> THE TASK: Copy the records word for word, starting at their first line and ending at the line that contains "Recorded pressure: bar 300". Include both of those lines.

(Data excerpts)
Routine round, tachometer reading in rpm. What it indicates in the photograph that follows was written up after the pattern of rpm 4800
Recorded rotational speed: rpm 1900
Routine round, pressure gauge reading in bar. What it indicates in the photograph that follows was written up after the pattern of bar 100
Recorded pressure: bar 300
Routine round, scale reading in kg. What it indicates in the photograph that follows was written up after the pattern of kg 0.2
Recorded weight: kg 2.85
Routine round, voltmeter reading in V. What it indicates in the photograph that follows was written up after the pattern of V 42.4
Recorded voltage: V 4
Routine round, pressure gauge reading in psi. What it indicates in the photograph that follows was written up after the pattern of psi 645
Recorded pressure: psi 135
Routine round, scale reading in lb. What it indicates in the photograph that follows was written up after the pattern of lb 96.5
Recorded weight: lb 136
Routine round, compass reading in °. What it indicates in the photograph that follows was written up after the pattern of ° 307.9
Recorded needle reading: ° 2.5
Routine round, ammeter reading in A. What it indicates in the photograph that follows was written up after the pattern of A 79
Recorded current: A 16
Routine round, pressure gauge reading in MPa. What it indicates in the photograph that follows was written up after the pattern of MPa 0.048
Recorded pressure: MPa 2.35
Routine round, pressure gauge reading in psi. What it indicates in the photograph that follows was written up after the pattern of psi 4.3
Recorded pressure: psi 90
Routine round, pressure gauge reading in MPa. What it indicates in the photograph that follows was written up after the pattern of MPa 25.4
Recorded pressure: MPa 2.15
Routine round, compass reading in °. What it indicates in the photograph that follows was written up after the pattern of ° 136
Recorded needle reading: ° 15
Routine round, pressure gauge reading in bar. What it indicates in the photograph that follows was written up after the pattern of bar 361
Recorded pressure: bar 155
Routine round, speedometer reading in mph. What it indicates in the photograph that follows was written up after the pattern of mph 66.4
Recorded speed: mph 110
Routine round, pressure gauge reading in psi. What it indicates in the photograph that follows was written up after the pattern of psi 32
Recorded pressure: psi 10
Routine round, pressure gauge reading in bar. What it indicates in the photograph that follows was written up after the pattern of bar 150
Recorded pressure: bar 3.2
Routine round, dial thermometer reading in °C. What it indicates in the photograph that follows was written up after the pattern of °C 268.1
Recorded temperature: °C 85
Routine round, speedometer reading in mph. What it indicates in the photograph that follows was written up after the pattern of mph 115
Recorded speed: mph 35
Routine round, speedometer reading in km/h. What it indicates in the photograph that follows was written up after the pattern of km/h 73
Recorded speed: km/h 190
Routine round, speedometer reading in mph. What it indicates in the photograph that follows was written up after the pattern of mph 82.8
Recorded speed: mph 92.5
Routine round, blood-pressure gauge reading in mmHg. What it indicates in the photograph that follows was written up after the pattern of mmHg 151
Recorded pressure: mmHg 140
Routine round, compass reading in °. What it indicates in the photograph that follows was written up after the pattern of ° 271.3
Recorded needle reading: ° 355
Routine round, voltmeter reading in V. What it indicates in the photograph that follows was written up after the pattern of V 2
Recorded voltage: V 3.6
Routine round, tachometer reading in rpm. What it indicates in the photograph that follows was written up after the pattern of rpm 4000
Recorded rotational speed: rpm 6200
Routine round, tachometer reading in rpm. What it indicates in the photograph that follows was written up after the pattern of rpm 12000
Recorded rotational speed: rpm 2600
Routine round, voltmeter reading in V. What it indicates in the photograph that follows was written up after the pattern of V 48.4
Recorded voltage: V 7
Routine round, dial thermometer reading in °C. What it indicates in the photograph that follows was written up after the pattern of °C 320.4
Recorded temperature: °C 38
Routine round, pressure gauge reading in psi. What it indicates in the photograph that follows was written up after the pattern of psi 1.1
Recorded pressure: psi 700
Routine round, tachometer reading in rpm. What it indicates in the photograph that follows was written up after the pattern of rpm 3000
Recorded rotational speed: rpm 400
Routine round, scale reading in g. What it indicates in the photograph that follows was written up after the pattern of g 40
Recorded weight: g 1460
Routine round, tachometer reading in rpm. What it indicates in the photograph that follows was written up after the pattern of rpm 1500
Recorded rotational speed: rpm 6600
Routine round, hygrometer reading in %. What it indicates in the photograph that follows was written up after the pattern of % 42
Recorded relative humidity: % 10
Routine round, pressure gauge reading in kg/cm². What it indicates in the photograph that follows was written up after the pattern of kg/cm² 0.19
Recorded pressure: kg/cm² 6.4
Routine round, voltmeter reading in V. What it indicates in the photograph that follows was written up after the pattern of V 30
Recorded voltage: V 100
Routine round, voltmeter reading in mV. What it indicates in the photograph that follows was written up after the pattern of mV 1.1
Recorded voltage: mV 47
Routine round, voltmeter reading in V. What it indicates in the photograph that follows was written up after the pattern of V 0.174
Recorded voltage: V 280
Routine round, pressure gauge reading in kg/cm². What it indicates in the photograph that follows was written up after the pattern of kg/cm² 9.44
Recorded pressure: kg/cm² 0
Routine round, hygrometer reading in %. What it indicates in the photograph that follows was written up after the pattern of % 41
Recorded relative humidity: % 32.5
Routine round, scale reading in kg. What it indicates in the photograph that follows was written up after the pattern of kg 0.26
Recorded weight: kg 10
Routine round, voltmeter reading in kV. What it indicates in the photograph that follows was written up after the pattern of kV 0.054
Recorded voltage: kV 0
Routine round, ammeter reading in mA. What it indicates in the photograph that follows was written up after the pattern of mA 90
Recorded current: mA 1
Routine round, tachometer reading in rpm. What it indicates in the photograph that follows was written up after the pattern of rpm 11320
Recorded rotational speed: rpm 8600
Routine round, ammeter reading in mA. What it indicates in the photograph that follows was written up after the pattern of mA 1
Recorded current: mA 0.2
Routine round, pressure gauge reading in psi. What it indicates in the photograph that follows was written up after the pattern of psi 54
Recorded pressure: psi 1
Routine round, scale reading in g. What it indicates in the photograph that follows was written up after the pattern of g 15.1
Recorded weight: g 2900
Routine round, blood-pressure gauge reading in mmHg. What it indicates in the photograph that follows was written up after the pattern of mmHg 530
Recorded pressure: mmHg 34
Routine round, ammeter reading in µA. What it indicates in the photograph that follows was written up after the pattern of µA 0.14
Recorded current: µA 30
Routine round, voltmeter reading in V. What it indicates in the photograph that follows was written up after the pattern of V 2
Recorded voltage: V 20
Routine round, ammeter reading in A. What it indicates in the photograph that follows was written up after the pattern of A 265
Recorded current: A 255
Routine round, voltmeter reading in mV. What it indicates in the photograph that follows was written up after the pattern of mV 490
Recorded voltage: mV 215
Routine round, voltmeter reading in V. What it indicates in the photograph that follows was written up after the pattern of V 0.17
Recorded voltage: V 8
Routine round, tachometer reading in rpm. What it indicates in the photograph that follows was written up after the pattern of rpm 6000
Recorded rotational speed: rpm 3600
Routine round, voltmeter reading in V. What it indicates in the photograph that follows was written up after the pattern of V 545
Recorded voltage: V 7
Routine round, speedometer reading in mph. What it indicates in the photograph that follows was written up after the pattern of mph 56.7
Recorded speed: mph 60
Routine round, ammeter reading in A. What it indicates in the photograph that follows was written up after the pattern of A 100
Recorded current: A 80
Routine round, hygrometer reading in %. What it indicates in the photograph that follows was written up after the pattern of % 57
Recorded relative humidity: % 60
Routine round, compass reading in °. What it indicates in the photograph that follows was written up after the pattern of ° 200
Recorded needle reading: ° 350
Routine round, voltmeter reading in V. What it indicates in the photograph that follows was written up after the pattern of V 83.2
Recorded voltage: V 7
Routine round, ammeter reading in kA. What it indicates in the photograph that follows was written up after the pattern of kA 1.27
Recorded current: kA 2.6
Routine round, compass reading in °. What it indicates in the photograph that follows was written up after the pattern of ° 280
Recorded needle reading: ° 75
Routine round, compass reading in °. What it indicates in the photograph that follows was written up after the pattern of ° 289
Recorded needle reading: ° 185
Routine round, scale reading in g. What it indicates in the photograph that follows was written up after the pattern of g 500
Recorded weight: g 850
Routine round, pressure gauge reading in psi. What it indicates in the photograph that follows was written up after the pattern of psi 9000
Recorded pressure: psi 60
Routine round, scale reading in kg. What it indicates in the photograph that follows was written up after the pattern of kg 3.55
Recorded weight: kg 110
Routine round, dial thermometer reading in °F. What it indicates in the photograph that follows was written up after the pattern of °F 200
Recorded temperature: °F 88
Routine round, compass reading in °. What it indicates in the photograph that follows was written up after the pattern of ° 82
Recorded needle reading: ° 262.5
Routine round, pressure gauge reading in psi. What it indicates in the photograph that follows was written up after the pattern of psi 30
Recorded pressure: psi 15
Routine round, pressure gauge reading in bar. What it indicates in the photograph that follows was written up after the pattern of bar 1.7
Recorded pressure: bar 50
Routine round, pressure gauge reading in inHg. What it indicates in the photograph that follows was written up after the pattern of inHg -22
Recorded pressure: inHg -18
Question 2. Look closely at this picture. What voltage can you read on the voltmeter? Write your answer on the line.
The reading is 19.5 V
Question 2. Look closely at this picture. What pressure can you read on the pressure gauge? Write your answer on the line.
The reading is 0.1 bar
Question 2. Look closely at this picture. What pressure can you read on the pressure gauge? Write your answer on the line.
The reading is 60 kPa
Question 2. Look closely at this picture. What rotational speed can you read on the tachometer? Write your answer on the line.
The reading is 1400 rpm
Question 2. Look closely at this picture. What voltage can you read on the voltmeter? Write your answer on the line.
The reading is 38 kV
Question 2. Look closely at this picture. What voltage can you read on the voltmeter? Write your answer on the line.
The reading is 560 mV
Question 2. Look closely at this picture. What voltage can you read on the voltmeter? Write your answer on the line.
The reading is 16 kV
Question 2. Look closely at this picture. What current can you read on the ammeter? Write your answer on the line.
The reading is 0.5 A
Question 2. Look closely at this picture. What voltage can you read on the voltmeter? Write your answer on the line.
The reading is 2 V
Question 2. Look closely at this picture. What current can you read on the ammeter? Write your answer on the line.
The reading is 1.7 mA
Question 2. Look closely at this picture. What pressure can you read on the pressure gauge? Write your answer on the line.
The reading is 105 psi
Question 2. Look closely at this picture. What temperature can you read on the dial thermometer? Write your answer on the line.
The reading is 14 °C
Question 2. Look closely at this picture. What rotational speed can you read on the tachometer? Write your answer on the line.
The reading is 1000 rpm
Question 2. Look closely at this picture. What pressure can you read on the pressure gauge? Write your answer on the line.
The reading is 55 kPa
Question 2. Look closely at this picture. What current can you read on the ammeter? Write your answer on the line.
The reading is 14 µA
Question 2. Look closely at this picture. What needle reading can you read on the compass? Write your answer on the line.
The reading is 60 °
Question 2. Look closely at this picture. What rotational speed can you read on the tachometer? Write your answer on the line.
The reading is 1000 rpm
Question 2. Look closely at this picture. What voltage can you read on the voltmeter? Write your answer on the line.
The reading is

> WRITTEN RESPONSE:
Routine round, tachometer reading in rpm. What it indicates in the photograph that follows was written up after the pattern of rpm 4800
Recorded rotational speed: rpm 1900
Routine round, pressure gauge reading in bar. What it indicates in the photograph that follows was written up after the pattern of bar 100
Recorded pressure: bar 300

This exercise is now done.